__DOCUMENT TEXT__:
>>>

The House of Representatives will vote early next week on a stimulus standalone bill that includes $2,000 checks per person, as the future of coronavirus relief hangs in the balance, according to House Speaker Nancy Pelosi.
On Thursday, December 24, Pelosi announced that she “will bring the House” back to session on Monday, December 28, for “a recorded vote on our standalone bill to increase economic impact payments to $2,000.”
The move comes after President Donald Trump demanded Congress replace the $600 checks featured in the new bipartisan bill with $2,000 checks. Republicans, however, blocked House Majority Leader Steny Hoyer’s attempt to do so on Christmas Eve morning, Pelosi said.
“House and Senate Democrats have repeatedly fought for bigger checks for the American people, which House and Senate Republicans have repeatedly rejected — first, during our negotiations when they said that they would not go above $600 and now, with this act of callousness on the Floor,” Pelosi said in an online statement.

<<<

__YOUR TASKS__:
1 - Rewrite the paragraph of the stimulus-vote article that begins "The move comes after" as a shorter version that keeps its main facts.
2 - List every person named in the stimulus-vote article, with the title the article gives each one.
3 - Pick up the article on the House vote over $2,000 stimulus checks after its final sentence and continue writing it.
The records that come after this article are separate material and have no connection to it.

__INFORMATION SHOWN__:
>>>

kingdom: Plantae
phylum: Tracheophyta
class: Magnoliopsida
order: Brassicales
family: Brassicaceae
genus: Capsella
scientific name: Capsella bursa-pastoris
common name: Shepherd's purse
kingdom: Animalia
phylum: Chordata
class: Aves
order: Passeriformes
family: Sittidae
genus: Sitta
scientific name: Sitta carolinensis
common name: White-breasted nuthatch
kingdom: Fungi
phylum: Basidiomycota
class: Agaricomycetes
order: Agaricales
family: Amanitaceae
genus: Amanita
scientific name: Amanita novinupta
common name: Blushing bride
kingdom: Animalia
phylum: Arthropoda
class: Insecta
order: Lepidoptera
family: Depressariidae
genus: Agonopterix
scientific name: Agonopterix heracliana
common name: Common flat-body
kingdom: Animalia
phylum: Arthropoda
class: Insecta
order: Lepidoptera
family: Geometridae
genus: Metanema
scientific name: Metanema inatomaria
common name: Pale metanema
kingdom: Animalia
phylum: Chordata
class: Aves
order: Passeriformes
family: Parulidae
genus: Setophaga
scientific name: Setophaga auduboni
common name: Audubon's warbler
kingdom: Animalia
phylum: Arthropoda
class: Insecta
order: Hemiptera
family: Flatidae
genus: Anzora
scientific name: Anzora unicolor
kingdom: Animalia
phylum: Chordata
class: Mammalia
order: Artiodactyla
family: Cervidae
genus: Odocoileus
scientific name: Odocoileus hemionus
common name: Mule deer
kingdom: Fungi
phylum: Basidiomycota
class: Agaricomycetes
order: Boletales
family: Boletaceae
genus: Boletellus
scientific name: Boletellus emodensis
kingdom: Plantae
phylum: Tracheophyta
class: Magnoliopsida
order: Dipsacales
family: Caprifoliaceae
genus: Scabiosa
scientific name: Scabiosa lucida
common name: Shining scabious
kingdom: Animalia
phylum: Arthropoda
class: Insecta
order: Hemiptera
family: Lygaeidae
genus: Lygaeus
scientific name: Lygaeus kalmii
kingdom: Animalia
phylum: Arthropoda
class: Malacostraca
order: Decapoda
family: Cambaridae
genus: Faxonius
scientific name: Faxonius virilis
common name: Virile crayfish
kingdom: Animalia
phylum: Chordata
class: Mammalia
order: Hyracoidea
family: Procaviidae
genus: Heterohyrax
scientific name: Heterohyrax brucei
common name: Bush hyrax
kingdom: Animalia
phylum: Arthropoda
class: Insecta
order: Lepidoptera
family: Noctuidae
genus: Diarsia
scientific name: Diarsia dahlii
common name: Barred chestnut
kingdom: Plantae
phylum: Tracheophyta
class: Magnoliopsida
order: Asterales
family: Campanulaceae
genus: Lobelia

<<<

__ANSWERS TO THE EXERCISE__:
1 - President Donald Trump demanded that Congress raise the new bipartisan bill's $600 checks to $2,000. Pelosi said Republicans blocked House Majority Leader Steny Hoyer's attempt to make that change on Christmas Eve morning.

2 -
- House Speaker Nancy Pelosi
- President Donald Trump
- House Majority Leader Steny Hoyer

3 -
On Monday, December 21, both chambers approved a $900 billion stimulus package, including another round of the direct payments and a weekly $300 federal unemployment supplement for 11 weeks, Business Insider said.
However, Trump threatened the next day to veto the package, marking a stark shift in stance from his party. In a video posted to Twitter on December 22, Trump slammed parts of the deal as “wasteful spending” and criticized its “ridiculously low” stimulus checks.
Business Insider said a “partial government shutdown will begin on Tuesday unless Congress can agree [on] a stop-gap government funding bill before then.”
Here’s what you need to know:
Pelosi Slammed Republicans for ‘Cruelly’ Depriving the American People ‘on Christmas Eve’
In the December 24 statement, Pelosi slammed Republicans for preventing the American public from receiving aid.
“Today, on Christmas Eve morning, House Republicans cruelly deprived the American people of the $2,000 that the President agreed to support,” she said in the release.
“If the President is serious about the $2,000 direct payments, he must call on House Republicans to end their obstruction,” Pelosi continued.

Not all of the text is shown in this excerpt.